Late this morning Jackie drove us to Fairweather’s Garden Centre in Beaulieu where we met Danni, Andy, Ella, and Elizabeth for lunch in Steff’s Kitchen.

The various trees in pools on the road from Brockenhurst were thoroughly irrigated.

Beaulieu Lake was also very full, to the satisfaction of the numerous swans.

Ella enjoyed playing games with her Dad, in particular practising her pointing,

which she also did with me.

We exchanged Christmas presents which, had we been well enough, was planned to have taken place on New Year’s Day. Later, Danni e-mailed photographs of our great niece playing with the one we had given her. I will publish those tomorrow.

Even when Ella had pinched a chip from Andy she worked hard to place it in her bowl before eating it.

Elizabeth and I both chose roast beef dinners; Jackie selected soup and a sandwich; Andy chose something and chips;

Danni enjoyed a potato tortilla.

Ginormous cakes, carrot for Danni,

and Victoria sponge for Jackie, needed to be shared out a bit.

Danni gave Elizabeth a taste of hers,

some of which found its way to Ella’s cheeks.

I was treated to more of this, and to half of Jackie’s.

After a tour round the well stocked shop we all drove to Elizabeth’s for another hour or so of enjoyable conversation.

As we drove along Lyndhurst Road out of Beaulieu,

a bright sun was making determined efforts to climb above scudding clouds.

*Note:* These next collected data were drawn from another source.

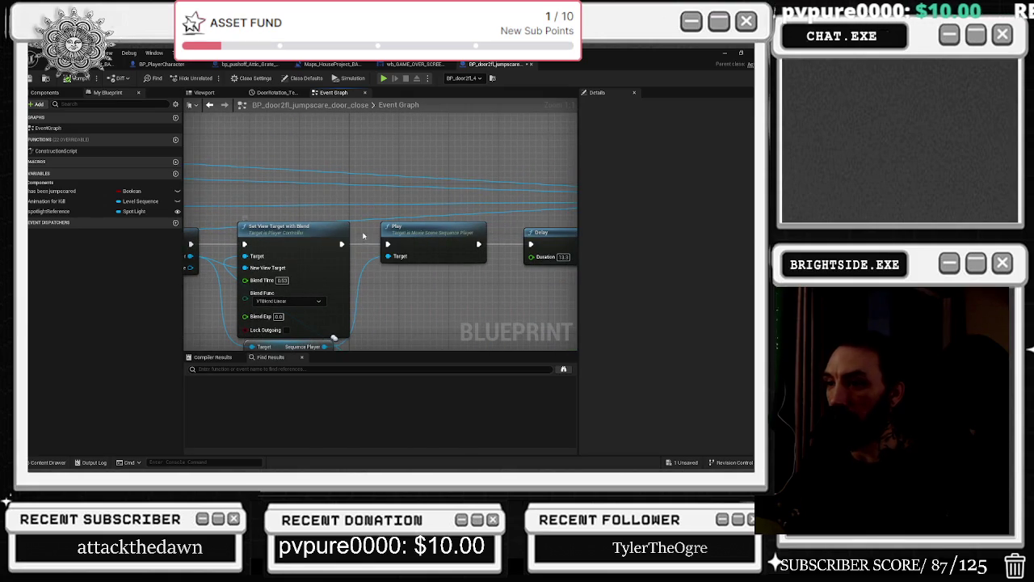
pyautogui.scroll(-5, 364, 235)
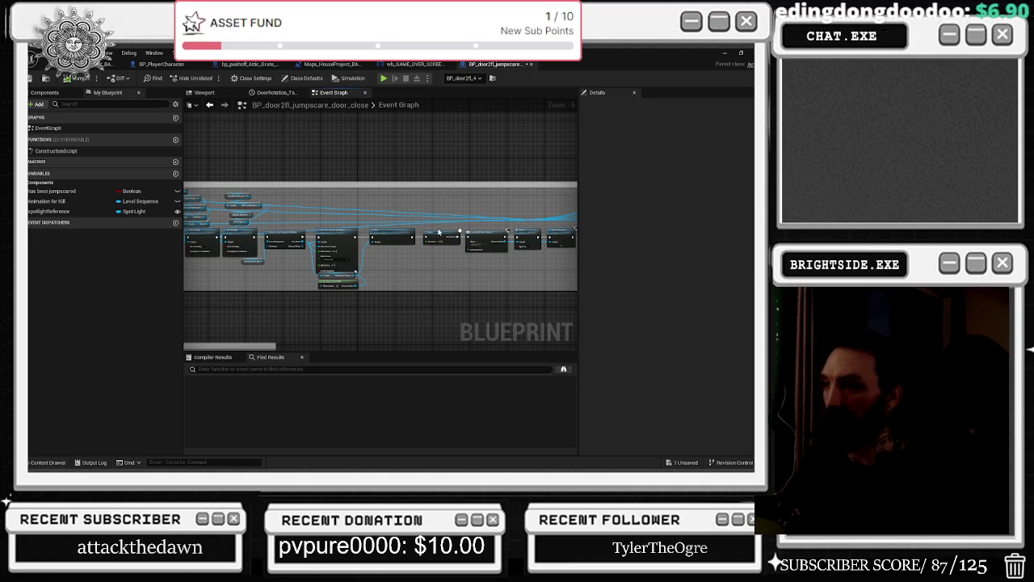
pyautogui.moveTo(445, 212); pyautogui.dragTo(282, 212)
pyautogui.scroll(3, 387, 232)
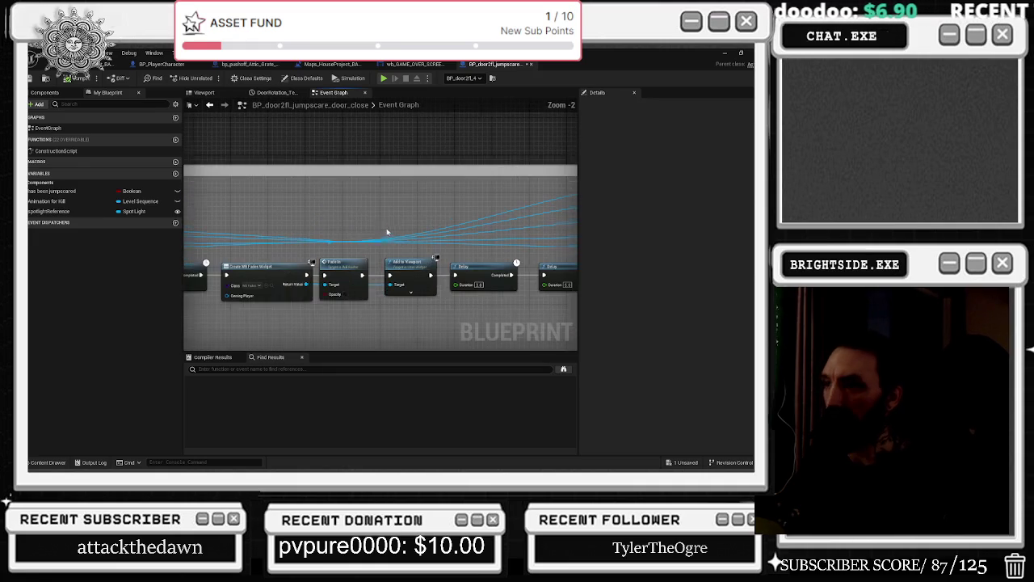
pyautogui.moveTo(327, 242)
pyautogui.mouseDown()
pyautogui.moveTo(392, 215)
pyautogui.moveTo(477, 202)
pyautogui.moveTo(533, 211)
pyautogui.mouseUp()
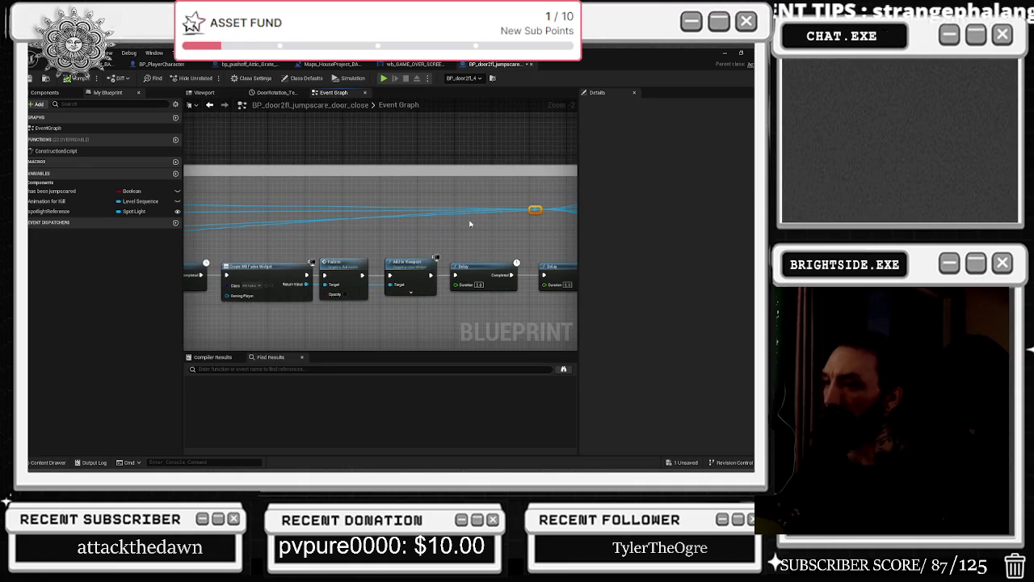
pyautogui.moveTo(228, 248); pyautogui.dragTo(417, 243)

There are a considerable number of Shetland ponies about at the moment. I counted eighteen along Pilley Street grazing n the green.

As I wandered among them, they took to the road

in order to sample fresh fodder further along.

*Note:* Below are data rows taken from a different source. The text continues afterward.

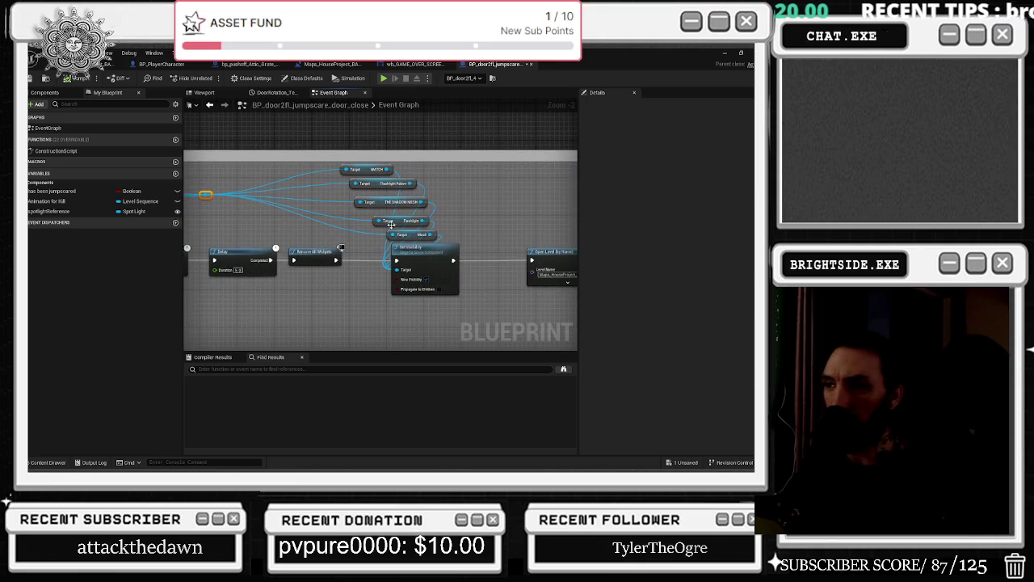
pyautogui.moveTo(415, 246)
pyautogui.mouseDown()
pyautogui.moveTo(496, 246)
pyautogui.moveTo(334, 239)
pyautogui.mouseUp()
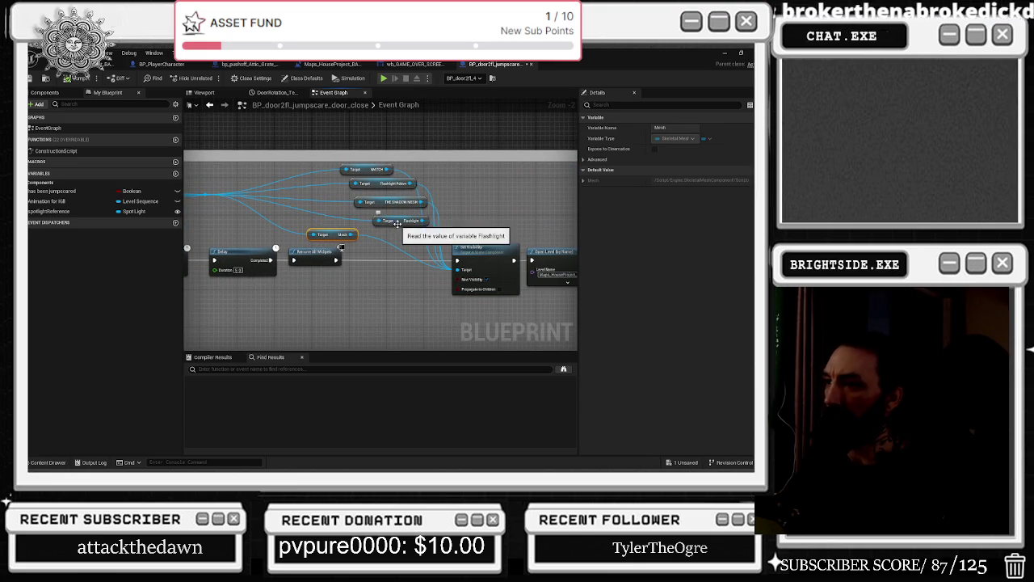
# Shift the Mesh, Shadow Mesh and Flashlight target nodes left next to Set Visibility.
pyautogui.moveTo(400, 223); pyautogui.dragTo(338, 227)
pyautogui.moveTo(380, 201); pyautogui.dragTo(332, 202)
pyautogui.click(376, 182)
pyautogui.moveTo(410, 184)
pyautogui.mouseDown()
pyautogui.moveTo(476, 174)
pyautogui.moveTo(347, 181)
pyautogui.mouseUp()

It was close to sunset when we arrived home, so we drove on to

Barton on Sea to witness it.

This evening we dined on sandwiches and salad. Mine was ham and Jackie’s was peanut butter.

 

 

Somewhat Disconcerting

Excessive rain interspersed with splendid sunlight spells was the order of the day.

In the early gloom gluttonous sparrows from across the road commandeered the seed feeder.

A later downpour dropped puddles on our paths.

Bright sunshine left sparkling garden views

sporting long shadows.

After lunch we took a drive into the forest via Lyndurst Road,

still displaying autumnal burnished gold,

and mushroom omelettes on the verges.

Blending well with their environment a pair of Oxford Sandy and Black pigs snorted, snuffled, and slurped their sodden way

about the soggy terrain on which floated leaves fallen from reflected trees above.

I have to say that having my knees butted by snotty snouts smearing mucus on contact was somewhat disconcerting.

Pools like this one are spreading across the forest.

A wide one flanks the entrance to Honey Lane, Burley. Even in dry weather our Modus would not survive a trip slaloming the potholes in the lane itself.

A solitary rook stood sentinel at its usual post along the Burley Road.

Constantly changing light produced dramatic skies and landscapes.

A rainbow outside Burley suggested that arboreal gold does lie at its end.

A fast flowing stream bubbled across the ford on Holmsley Passage.

This evening we dined on Jackie’s hot and spicy paprika pork, boiled potatoes and carrots, with which she drank Hoegaarden and I drank more of the Cabernet Franc.